Operation Employment

I got an interview for a position as an “entry level promotions coordinator.” I was a little suspicious but accepted the Zoom invite. The HR person I spoke to on the phone told me to dress to impress, so I put makeup on and a nice shirt and blazer. Right before my interview I looked up the company on Glassdoor and discovered that the company was almost certainly a pyramid scheme.

I logged onto the call and a guy with an unbuttoned red polo shirt asked me what my purpose was. I was a bit flummoxed but told him I was there to interview for the entry level promotions coordinator position. 

“Ah,” Red Polo Shirt said, and then he told me that this wasn’t an interview, but an informational meeting. He said I would be put in a call with other applicants and then all the sudden I was sharing a screen with two others. We awkwardly stared at each other as other applicants gradually joined the call for a period of fifteen minutes. Everyone was dressed really nicely. There were three guys with suits and ties on. The girls wore makeup. I felt devastated for everyone including myself because we had all been duped, and the “interview” hadn’t even started yet. There was a grandparent-aged man on, and I felt especially bad for him. Every once in a while his wife and dog would wander onto the screen, and he had a wall of stuffed animals behind him. I am certain he is among the millions who have lost their jobs due to the corona virus. 

My rbf (resting bitch face) grew more and more pronounced the longer we waited. There were some stilted introductions, but mostly an awkward silence. Red Polo Shirt still hadn’t joined the call—he must have been saying hi to other applicants and telling them that this was an informational meeting, not an interview. I knew he was preying on us desperate college graduates but decided to stay on the call to see what was going to happen. I put myself on mute.

There are now 8 of us total staring at the screen in silence, I texted my parents.

This is the most awkward thing

The person who is doing the session hasn’t joined yet

I’m going to stay but I’m really annoyed

Now someone is making conversation bc they decided it was too awkward to stare at each other

Another guy just joined in a suit and tie

The convo fizzled

The grandparent-aged man left the call. It had been fifteen minutes and Red Polo Shirt still wasn’t there. “Do you think this is a multi-tiered marketing scheme?” I asked everyone, and they all nodded. 

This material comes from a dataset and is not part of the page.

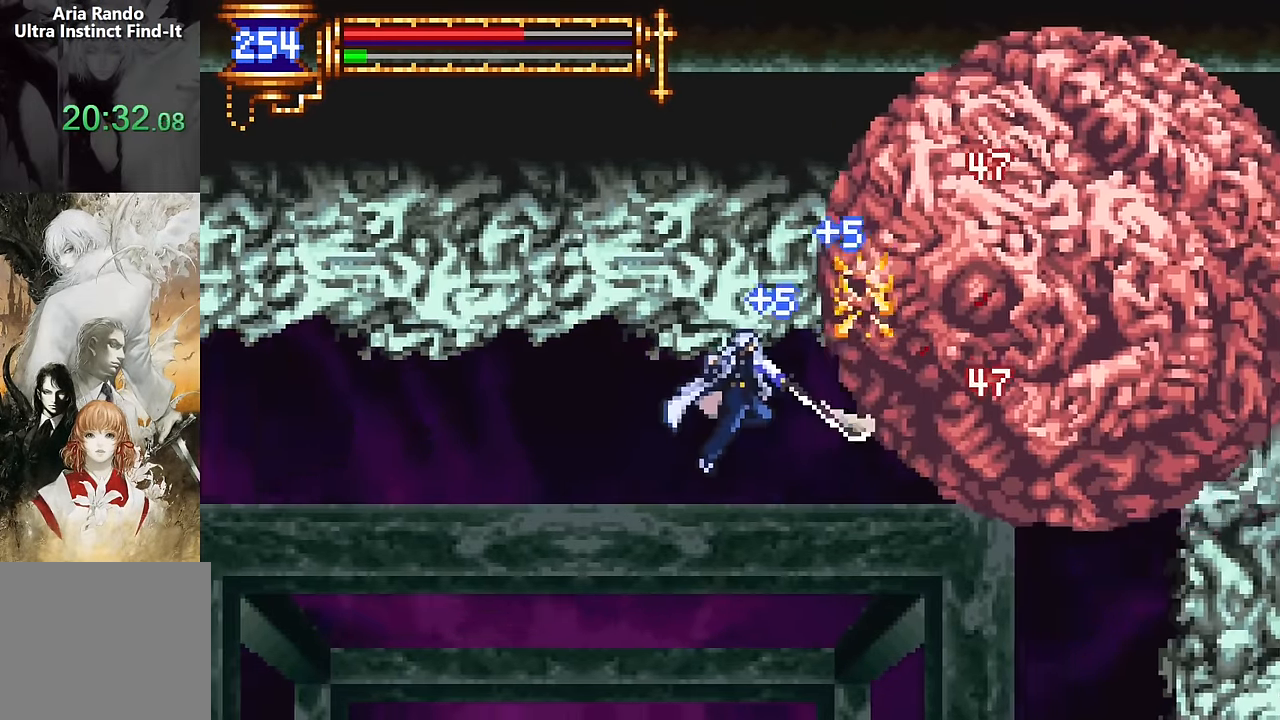
{"buttons": ["DPAD_LEFT"], "events": [[50, "CROSS", "down"], [50, "DPAD_LEFT", "up"], [50, "DPAD_RIGHT", "down"], [67, "CROSS", "up"], [67, "DPAD_RIGHT", "up"], [67, "SQUARE", "down"], [83, "DPAD_LEFT", "down"], [83, "SQUARE", "up"], [217, "DPAD_LEFT", "up"], [233, "CROSS", "down"], [233, "DPAD_RIGHT", "down"], [250, "CROSS", "up"], [250, "DPAD_RIGHT", "up"], [250, "SQUARE", "down"], [267, "DPAD_LEFT", "down"], [267, "SQUARE", "up"], [350, "DPAD_LEFT", "up"], [367, "CROSS", "down"], [383, "CROSS", "up"], [383, "DPAD_LEFT", "down"], [383, "SQUARE", "down"], [400, "SQUARE", "up"]]}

“I guess it’s practice?” someone said, and everyone chuckled.

Red Polo Shirt finally joined the call. He launched straight into a schpeel, and the entire time I texted my parents updates. 

He’s talking about his background in pest control 

It’s totally a pyramid scheme

Now he’s talking about traditional marketing schemes and how this is different than that

Oh shit a dude just asked if it’s a pyramid scheme and the guy dodged the question

Now he’s saying that it’s a sales position that’s by commissions and it’s up to the trainer for how much you get paid 

Red Polo Shirt ended his sales pitch by asking if we had any questions. We all stared at him stone faced. Then he told us that the HR team would be in touch if they decided to go on to the next stage of the hiring practice. I took that to mean we would all get a call. “Keep your phones on if you want to get a second interview,” Red Polo Shirt said.

“I put makeup on!” I raged to my parents. “I put makeup on and a nice shirt and everything, and he was wearing an unbuttoned shirtsleeve polo shirt and I could see his chest hair!”

1 comment / Add your comment below

  1. Hi Claire, that totally sucks. Kudos to you for sticking it out through the call, and for being clear-eyed about what was going on. Yes, it’s a total bummer that you put on makeup. But it would have been grounds for legal action if you had put on pantyhose or heels.

    The right thing will come! In the meantime, know that we’re cheering for you.